Copy out all of the data below word for word, but leave the pictures out.

• • • • • • •

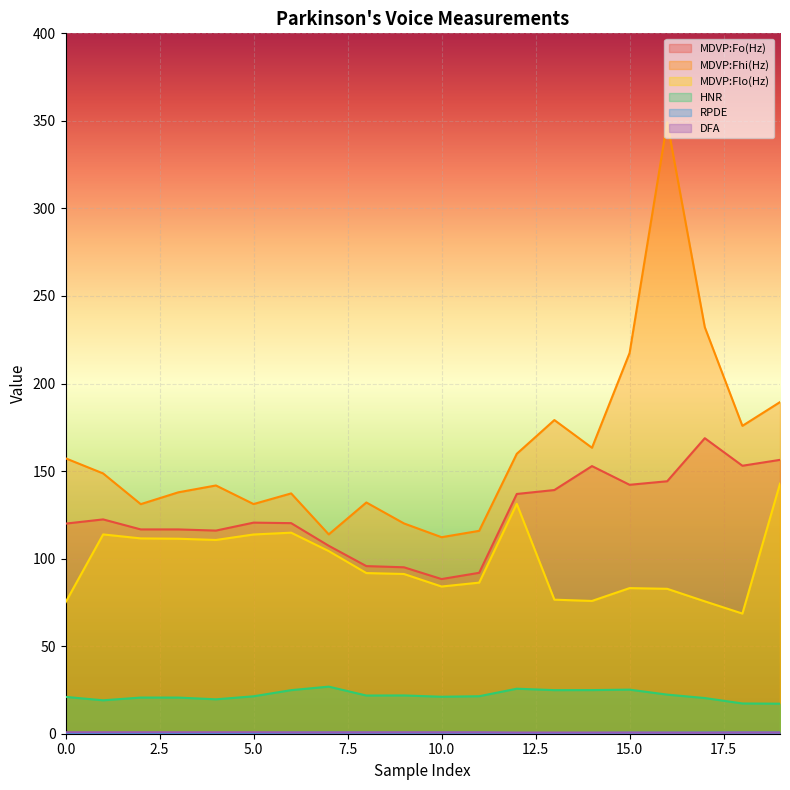

True or false: RPDE and MDVP:Fo(Hz) cross at least once.

False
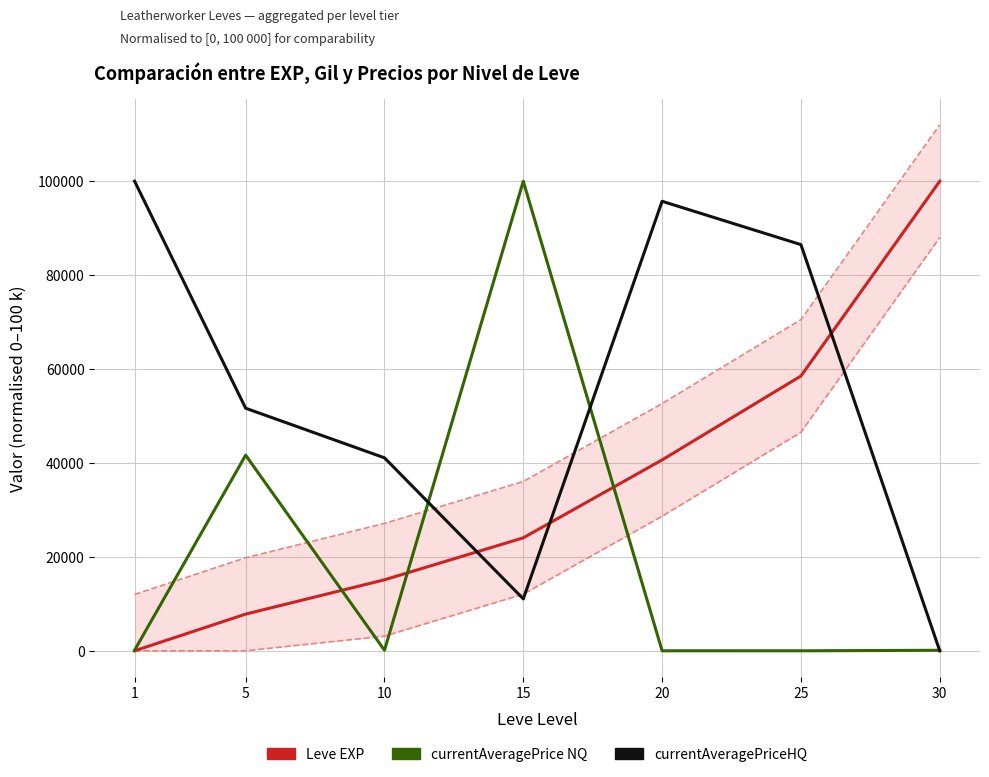

Which series changed the most between 5 and 25?

Leve EXP (normalised)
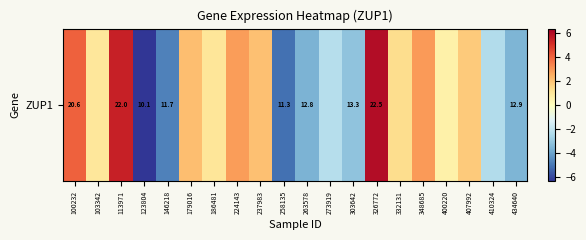

Reading right to left, list all the values displayed in this chart.

-3.6	-2.4	1.8	0.6	2.9	1.3	6.0	-3.2	-2.3	-3.6	-5.2	2.1	2.9	1.0	2.1	-4.8	-6.4	5.5	1.0	4.1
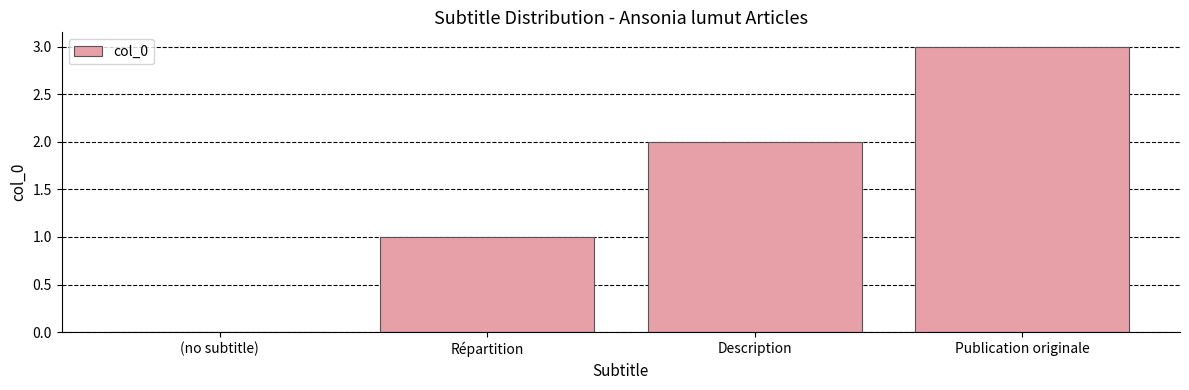

Reading right to left, what are all the values shown in this chart?

3	2	1	0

• • • • • • •

- _Solution_
True or false: RPDE and MDVP:Fo(Hz) cross at least once.

False

Which series changed the most between 5 and 25?

Leve EXP (normalised)

Reading right to left, list all the values displayed in this chart.

-3.6	-2.4	1.8	0.6	2.9	1.3	6.0	-3.2	-2.3	-3.6	-5.2	2.1	2.9	1.0	2.1	-4.8	-6.4	5.5	1.0	4.1

Reading right to left, what are all the values shown in this chart?

3	2	1	0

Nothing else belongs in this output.